The Swedish Air Force demonstrated ACE operations to Janes and other defence media in May. Åmsele Airbase in the north of the country will be used as a dispersal site for Gripen combat aircraft from June 2025. (Janes/Gareth Jennings)
Sweden has reacquired a former airbase for Agile Combat Employment (ACE) use.
Åmsele Airbase has been brought back into military ownership by the Swedish Fortifications Agency, which manages the country's defence estate, 20 years after it was sold to the private sector in 2005.
Swedish national media, which reported the acquisition on 13 December, said the base in the northern Vindeln region of the country will be ready for use as a dispersal site for Swedish Air Force (SwAF) Saab JAS 39 Gripen combat aircraft from June 2025.

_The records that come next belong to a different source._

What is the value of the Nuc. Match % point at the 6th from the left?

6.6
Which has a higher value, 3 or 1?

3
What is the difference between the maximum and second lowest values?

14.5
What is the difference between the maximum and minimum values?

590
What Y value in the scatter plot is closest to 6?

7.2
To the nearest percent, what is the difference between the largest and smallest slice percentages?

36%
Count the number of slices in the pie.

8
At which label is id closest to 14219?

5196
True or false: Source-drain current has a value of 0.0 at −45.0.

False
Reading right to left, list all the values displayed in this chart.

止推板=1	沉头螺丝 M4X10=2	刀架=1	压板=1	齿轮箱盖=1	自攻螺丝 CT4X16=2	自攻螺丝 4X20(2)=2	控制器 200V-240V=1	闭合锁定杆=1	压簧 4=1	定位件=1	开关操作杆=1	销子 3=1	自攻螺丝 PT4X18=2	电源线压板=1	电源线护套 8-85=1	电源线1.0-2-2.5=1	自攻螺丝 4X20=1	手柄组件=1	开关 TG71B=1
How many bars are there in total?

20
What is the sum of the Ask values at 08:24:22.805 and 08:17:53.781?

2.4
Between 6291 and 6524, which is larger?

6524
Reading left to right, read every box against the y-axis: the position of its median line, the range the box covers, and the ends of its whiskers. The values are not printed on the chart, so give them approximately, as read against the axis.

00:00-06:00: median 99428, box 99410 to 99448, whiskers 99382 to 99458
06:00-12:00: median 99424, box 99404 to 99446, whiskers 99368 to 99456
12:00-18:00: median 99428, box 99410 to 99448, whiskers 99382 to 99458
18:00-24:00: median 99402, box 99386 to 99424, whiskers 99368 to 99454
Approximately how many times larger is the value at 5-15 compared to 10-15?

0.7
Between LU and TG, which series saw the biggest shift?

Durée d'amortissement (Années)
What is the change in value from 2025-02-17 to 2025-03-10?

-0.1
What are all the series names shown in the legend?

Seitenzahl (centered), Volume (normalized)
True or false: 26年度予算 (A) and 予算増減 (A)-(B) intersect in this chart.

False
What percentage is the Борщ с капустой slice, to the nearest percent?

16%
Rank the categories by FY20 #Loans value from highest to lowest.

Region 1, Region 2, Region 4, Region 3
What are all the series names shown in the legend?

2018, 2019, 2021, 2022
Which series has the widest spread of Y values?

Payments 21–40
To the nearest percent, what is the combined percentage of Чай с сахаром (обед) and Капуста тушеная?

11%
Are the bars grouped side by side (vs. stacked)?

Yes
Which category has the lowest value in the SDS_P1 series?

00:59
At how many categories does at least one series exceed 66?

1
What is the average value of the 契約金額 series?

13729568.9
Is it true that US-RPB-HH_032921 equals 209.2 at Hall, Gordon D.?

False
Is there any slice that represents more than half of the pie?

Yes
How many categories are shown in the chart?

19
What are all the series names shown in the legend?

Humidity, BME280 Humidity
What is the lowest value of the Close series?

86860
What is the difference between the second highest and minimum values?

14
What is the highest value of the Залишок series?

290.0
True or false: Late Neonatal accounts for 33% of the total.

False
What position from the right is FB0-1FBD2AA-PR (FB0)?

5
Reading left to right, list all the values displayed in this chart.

ACE is a NATO concept of operations geared at providing the means to deploy rapidly between dispersed operating locations without sacrificing combat capabilities. The decision to reacquire Åmsele Airbase is part of a wider effort by Sweden to revive the off-base ACE operations which, in many ways, it pioneered during the Cold War. While the practice of dispersing combat aircraft to remote and austere facilities throughout Sweden was fairly commonplace during the Cold War, it largely fell out of favour with the fall of the Soviet Union in 1991.
ACE has gained increasing importance across NATO following Russia's renewed invasion of Ukraine in February 2022, and the lessons being drawn from that ongoing conflict. Sweden's admittance into the NATO alliance in March coincided with a pivot back to ACE operations geared at increasing the resilience of the SwAF.